#### WHAT YOU SHOULD DO:
Find the word "knee" in the listing; pull out each line holding it.

#### RECORDS TO USE:
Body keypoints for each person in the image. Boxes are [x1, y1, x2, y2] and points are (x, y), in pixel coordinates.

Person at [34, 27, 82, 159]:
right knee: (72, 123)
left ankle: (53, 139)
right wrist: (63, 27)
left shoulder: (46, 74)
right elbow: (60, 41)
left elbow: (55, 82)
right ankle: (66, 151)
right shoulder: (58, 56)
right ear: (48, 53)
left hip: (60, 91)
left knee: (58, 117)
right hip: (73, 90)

...

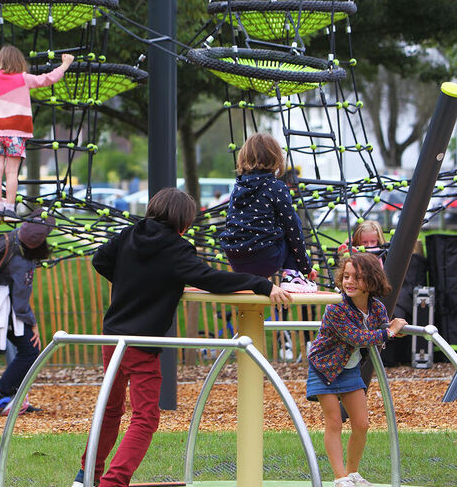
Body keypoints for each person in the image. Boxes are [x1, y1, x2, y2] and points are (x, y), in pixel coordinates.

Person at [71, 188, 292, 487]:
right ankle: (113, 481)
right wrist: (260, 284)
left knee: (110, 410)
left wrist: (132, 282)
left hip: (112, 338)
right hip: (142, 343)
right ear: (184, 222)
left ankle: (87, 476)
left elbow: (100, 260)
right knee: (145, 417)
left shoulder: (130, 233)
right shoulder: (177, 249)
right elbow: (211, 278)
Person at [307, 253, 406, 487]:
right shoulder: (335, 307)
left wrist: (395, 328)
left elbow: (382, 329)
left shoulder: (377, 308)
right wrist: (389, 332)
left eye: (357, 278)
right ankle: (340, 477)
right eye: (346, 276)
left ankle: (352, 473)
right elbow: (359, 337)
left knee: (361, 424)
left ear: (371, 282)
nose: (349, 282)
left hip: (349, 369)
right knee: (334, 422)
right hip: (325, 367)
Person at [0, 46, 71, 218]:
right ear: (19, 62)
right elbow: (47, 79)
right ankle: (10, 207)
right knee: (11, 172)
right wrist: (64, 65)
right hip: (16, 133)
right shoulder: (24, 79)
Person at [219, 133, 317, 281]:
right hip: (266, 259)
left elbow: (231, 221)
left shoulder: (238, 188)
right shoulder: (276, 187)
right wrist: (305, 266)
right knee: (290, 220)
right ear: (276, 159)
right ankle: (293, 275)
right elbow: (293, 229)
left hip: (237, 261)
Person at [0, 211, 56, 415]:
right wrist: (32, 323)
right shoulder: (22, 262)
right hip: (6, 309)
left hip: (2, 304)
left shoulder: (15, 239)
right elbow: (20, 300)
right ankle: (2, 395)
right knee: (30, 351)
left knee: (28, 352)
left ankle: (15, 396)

#### ANSWER TO THIS TASK:
right knee: (72, 123)
left knee: (58, 117)
left knee: (110, 410)
right knee: (145, 417)
left knee: (361, 424)
right knee: (334, 422)
right knee: (11, 172)
right knee: (290, 220)
right knee: (30, 351)
left knee: (28, 352)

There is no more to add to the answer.